TASK SET:
1. In the article, rewrite the passage starting at "Falmouth Fire Chief" and ending at "coronavirus, Rice said.", and switch "transported" to "taken".
2. Summarize the article in two sentences.

EXTRACTED TEXT:
=-=-=-=-=
The Biddeford Fire Department is making arrangements to house EMTs who get sick or need to be quarantined away form their families.

The department has secured the use of space to accommodate up to five people and is in talks to find more beds, said Biddeford Fire Deputy Chief Kevin Duross. The department asked that the location not be published to prevent unnecessary attention and to maintain social distancing.

“We’ll be looking to have fall-backs if need be,” Duross said. “Any space that is a reasonable accommodation is absolutely under consideration.”

In some cases, the virus has already moved faster than government’s ability to respond.

At least six residents of the OceanView at Falmouth retirement community have now tested positive for coronavirus. First responders transported one of the first patients before learning the patient had COVID-19. Shawn Patrick Ouellette/Staff Photographer Buy this Photo

In Falmouth, two EMTs were placed under home quarantine after they came into close contact with a person from the OceanView retirement community who later tested positive for coronavirus, one of the state’s earliest cases.

Falmouth Fire Chief Howard Rice Jr. said the call that generated the quarantine was not known to be coronavirus related when the EMTs responded. The patient was transported to a hospital for another, unrelated reason and did not have corona-like symptoms, but six days after the transport, the person tested positive for coronavirus, Rice said.

The EMTs were not wearing the full CDC-recommended protective equipment, but were doing fine late last week and were scheduled to return from quarantine in the coming days, Rice said.
=-=-=-=-=
Items from a data source
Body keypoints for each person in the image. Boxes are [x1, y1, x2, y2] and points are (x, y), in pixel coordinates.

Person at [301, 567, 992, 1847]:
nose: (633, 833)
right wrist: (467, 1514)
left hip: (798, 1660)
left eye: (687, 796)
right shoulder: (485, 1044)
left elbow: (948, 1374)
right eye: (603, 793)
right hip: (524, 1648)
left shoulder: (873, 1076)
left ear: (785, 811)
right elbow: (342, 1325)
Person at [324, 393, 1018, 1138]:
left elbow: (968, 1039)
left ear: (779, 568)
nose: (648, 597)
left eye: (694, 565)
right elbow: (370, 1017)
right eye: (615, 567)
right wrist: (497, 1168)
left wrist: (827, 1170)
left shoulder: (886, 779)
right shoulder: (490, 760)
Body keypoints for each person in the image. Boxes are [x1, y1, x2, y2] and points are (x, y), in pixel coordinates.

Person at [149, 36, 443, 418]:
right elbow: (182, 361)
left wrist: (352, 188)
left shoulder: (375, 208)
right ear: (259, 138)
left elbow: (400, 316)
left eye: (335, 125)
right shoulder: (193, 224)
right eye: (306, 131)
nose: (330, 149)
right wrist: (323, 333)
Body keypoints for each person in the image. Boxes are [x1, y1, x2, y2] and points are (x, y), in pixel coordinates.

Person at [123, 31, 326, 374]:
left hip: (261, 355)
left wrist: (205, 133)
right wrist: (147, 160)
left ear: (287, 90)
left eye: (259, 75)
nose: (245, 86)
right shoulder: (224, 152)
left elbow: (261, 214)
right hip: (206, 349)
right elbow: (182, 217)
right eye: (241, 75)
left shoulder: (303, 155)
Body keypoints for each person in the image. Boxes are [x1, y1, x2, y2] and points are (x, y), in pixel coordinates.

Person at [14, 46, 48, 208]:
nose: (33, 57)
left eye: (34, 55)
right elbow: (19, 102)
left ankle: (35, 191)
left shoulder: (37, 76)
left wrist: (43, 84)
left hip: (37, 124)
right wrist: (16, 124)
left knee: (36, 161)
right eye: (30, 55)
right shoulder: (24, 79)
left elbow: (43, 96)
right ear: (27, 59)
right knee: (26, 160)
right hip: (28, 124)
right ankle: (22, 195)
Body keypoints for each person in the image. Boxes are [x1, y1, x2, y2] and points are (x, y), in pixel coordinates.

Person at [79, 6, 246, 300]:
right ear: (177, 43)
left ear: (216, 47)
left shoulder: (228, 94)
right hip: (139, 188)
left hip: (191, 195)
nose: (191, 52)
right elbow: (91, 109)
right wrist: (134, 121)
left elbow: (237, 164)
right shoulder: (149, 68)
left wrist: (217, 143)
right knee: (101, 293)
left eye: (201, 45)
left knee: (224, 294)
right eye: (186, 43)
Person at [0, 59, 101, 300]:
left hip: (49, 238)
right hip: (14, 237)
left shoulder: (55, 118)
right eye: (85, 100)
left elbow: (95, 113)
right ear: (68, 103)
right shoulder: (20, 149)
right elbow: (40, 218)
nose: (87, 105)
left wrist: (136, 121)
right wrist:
=-=-=-=-=
ANSWERS FOR EACH ITEM:
1.
Falmouth Fire Chief Howard Rice Jr. said the call that generated the quarantine was not known to be coronavirus related when the EMTs responded. The patient was taken to a hospital for another, unrelated reason and did not have corona-like symptoms, but six days after the transport, the person tested positive for coronavirus, Rice said.

2. The Biddeford Fire Department has secured space for up to five EMTs who get sick or need to be quarantined away from their families, and it is in talks to find more beds. In Falmouth, two EMTs went into home quarantine after close contact with a person from the OceanView retirement community who later tested positive for coronavirus; they were not wearing full CDC-recommended protective equipment but were doing fine and were scheduled to return in the coming days.